§ **Problem to work on**: Reproduce word for word the lines starting at the beginning of the records and ending with the line that contains "How many times do", with both ends included.

═════ Extracted data

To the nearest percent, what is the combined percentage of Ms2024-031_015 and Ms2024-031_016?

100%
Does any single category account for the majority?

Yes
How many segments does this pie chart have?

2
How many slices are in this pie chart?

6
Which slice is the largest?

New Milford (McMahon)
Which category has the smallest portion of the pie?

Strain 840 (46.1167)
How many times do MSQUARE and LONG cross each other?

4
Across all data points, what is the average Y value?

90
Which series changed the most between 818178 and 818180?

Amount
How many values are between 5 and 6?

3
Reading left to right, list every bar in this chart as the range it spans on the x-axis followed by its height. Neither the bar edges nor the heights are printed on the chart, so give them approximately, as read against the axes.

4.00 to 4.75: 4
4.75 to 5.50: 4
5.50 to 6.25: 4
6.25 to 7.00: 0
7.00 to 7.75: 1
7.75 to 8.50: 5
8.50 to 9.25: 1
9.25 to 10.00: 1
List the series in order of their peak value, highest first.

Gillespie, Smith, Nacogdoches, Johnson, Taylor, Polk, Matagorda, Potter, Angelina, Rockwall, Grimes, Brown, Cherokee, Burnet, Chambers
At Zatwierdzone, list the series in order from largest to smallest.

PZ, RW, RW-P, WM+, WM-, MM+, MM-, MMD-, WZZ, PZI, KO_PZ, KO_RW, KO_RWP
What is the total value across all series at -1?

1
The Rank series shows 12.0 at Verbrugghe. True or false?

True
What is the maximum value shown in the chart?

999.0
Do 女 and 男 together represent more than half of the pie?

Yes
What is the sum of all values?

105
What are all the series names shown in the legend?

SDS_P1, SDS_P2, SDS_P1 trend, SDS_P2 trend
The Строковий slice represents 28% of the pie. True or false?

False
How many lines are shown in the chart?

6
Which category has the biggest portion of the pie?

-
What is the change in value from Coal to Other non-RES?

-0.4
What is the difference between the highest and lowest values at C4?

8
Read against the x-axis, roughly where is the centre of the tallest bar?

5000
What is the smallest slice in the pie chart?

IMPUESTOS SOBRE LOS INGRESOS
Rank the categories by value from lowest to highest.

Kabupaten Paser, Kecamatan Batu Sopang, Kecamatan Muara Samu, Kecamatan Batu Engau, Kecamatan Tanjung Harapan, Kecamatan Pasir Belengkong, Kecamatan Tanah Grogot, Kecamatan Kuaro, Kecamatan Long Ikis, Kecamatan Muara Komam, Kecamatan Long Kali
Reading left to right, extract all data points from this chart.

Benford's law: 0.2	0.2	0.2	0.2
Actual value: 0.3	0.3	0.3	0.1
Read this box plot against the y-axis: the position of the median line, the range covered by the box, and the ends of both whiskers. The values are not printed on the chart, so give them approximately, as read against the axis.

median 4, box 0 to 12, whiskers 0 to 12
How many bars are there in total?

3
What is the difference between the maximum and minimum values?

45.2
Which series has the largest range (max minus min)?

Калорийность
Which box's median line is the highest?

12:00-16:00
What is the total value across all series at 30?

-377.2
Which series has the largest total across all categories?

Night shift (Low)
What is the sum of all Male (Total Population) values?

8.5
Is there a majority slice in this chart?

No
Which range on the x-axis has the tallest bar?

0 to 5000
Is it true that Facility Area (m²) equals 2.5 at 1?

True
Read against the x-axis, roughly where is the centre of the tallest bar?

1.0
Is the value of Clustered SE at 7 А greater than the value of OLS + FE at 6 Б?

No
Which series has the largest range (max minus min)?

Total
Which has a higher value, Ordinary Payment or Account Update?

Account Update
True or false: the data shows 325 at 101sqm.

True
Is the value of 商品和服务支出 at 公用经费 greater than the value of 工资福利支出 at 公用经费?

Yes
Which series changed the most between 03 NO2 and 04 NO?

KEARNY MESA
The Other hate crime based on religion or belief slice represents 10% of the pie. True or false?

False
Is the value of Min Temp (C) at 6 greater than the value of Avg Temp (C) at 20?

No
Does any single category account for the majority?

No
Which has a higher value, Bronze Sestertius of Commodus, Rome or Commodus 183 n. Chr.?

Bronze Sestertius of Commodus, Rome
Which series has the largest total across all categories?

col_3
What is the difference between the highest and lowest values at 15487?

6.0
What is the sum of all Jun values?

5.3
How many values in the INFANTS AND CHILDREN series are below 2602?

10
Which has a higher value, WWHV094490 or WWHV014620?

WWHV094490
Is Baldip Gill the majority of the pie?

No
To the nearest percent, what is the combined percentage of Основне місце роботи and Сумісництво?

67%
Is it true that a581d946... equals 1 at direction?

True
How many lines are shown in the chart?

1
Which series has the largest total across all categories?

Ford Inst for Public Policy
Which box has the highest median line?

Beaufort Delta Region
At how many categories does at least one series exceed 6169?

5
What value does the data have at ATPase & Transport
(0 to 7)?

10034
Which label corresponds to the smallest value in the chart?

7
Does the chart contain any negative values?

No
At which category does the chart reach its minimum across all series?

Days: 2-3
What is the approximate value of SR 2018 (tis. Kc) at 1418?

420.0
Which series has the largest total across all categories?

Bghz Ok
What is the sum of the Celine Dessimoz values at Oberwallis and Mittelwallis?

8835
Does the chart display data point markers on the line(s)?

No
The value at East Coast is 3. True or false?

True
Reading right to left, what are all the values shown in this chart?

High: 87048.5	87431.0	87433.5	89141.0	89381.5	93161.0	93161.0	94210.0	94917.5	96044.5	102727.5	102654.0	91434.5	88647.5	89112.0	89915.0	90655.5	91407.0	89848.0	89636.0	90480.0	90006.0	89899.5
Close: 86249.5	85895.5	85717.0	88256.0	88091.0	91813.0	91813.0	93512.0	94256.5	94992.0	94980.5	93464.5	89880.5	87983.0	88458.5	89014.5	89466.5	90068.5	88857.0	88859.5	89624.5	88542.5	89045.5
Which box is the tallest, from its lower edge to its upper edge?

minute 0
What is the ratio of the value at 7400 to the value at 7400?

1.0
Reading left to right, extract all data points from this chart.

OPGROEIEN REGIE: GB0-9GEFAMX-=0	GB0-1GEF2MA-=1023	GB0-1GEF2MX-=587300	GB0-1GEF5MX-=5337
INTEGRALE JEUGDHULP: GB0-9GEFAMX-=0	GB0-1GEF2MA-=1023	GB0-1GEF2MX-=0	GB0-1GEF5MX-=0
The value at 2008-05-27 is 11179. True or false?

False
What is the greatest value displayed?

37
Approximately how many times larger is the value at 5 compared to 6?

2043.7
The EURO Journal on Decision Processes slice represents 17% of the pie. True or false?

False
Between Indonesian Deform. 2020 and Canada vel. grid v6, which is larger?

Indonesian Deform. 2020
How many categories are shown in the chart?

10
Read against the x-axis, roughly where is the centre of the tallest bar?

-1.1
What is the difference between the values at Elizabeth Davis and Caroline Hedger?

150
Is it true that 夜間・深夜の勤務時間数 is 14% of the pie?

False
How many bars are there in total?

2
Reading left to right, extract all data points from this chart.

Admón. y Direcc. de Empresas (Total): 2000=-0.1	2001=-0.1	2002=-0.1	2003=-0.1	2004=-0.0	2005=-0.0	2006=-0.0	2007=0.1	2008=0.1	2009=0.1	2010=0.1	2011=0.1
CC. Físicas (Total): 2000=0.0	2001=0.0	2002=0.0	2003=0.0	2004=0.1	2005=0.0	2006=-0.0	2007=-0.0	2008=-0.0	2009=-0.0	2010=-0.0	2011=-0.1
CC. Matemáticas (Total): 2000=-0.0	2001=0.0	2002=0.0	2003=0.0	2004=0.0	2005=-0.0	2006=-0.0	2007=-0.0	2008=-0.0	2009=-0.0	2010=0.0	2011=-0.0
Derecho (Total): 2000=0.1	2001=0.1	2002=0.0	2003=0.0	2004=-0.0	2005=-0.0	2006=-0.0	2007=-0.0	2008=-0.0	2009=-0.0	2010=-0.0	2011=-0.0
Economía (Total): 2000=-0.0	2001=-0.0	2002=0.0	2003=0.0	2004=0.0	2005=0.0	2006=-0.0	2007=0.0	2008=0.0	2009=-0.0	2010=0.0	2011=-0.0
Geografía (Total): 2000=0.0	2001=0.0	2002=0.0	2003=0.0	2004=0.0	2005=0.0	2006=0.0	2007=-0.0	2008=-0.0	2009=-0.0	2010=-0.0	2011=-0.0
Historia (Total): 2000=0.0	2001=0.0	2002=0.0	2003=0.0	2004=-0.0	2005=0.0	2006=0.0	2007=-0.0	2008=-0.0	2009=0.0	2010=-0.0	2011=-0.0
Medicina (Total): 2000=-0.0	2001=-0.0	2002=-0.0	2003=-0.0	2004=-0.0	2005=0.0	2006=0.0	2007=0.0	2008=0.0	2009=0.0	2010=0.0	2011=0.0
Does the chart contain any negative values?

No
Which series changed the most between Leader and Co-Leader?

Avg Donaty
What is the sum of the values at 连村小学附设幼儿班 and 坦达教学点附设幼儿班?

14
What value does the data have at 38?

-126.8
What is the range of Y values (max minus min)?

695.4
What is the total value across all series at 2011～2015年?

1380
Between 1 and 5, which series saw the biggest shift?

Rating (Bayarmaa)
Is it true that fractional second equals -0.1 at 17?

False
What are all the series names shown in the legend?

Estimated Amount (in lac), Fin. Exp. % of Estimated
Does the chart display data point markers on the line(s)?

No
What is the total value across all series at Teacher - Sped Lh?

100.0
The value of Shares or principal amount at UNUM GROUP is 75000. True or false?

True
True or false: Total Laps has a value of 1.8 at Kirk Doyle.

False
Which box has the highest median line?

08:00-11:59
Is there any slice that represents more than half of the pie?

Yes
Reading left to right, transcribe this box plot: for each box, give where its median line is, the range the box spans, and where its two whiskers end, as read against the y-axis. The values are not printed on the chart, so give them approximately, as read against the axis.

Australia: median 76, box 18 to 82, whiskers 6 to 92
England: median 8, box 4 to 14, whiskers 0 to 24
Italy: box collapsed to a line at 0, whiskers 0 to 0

══════════

§ **Task solution**:
To the nearest percent, what is the combined percentage of Ms2024-031_015 and Ms2024-031_016?

100%
Does any single category account for the majority?

Yes
How many segments does this pie chart have?

2
How many slices are in this pie chart?

6
Which slice is the largest?

New Milford (McMahon)
Which category has the smallest portion of the pie?

Strain 840 (46.1167)
How many times do MSQUARE and LONG cross each other?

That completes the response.